▶ _Instruction_:
Could you copy out, word for word, the lines of the records starting at the line containing "common name: Straggler daisy" and ending at the line containing "family: Accipitridae", with both of those lines included?
══ Supplied entries ══
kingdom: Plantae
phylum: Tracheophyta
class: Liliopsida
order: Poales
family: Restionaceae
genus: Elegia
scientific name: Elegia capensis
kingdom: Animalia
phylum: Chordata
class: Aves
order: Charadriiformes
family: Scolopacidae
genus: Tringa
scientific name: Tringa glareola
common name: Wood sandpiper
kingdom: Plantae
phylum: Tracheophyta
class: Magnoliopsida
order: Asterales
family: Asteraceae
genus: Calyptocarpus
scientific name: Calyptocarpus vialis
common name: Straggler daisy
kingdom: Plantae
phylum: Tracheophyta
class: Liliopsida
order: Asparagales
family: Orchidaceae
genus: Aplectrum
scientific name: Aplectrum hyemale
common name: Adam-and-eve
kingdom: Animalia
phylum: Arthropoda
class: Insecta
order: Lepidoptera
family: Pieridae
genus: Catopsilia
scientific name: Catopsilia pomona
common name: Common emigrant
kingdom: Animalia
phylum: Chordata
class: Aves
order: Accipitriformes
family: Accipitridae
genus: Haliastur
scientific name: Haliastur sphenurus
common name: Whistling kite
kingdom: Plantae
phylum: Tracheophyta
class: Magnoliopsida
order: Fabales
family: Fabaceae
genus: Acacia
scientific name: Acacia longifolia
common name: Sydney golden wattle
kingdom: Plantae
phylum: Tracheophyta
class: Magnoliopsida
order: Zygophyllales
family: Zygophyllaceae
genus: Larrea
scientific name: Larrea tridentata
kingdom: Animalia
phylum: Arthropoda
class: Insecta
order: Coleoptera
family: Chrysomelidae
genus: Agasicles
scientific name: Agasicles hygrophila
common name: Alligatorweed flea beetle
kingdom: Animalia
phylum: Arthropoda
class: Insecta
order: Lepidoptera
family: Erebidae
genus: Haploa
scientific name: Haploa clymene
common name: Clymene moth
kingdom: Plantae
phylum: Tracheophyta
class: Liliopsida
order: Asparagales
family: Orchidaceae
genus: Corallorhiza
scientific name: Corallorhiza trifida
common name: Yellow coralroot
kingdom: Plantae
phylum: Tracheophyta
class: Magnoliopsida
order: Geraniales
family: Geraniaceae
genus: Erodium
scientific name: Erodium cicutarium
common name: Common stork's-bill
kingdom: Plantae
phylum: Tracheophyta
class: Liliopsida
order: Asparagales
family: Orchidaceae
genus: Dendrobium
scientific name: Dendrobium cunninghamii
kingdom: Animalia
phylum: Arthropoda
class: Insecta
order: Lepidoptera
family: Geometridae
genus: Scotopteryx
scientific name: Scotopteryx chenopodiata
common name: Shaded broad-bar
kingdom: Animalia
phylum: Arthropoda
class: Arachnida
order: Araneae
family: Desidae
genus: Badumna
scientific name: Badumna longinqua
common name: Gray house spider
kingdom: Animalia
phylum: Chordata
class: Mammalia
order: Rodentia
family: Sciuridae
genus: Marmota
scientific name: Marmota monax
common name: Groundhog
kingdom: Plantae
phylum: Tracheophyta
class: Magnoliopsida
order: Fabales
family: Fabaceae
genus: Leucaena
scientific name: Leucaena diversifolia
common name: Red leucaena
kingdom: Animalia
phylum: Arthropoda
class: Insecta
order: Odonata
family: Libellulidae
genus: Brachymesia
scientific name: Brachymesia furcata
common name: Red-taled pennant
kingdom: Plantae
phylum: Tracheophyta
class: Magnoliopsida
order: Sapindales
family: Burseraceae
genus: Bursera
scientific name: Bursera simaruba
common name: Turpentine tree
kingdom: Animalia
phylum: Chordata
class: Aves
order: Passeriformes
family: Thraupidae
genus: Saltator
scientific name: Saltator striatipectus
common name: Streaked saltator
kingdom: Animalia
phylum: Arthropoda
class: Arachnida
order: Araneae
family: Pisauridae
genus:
═══
▶ _Solved problem_:
common name: Straggler daisy
kingdom: Plantae
phylum: Tracheophyta
class: Liliopsida
order: Asparagales
family: Orchidaceae
genus: Aplectrum
scientific name: Aplectrum hyemale
common name: Adam-and-eve
kingdom: Animalia
phylum: Arthropoda
class: Insecta
order: Lepidoptera
family: Pieridae
genus: Catopsilia
scientific name: Catopsilia pomona
common name: Common emigrant
kingdom: Animalia
phylum: Chordata
class: Aves
order: Accipitriformes
family: Accipitridae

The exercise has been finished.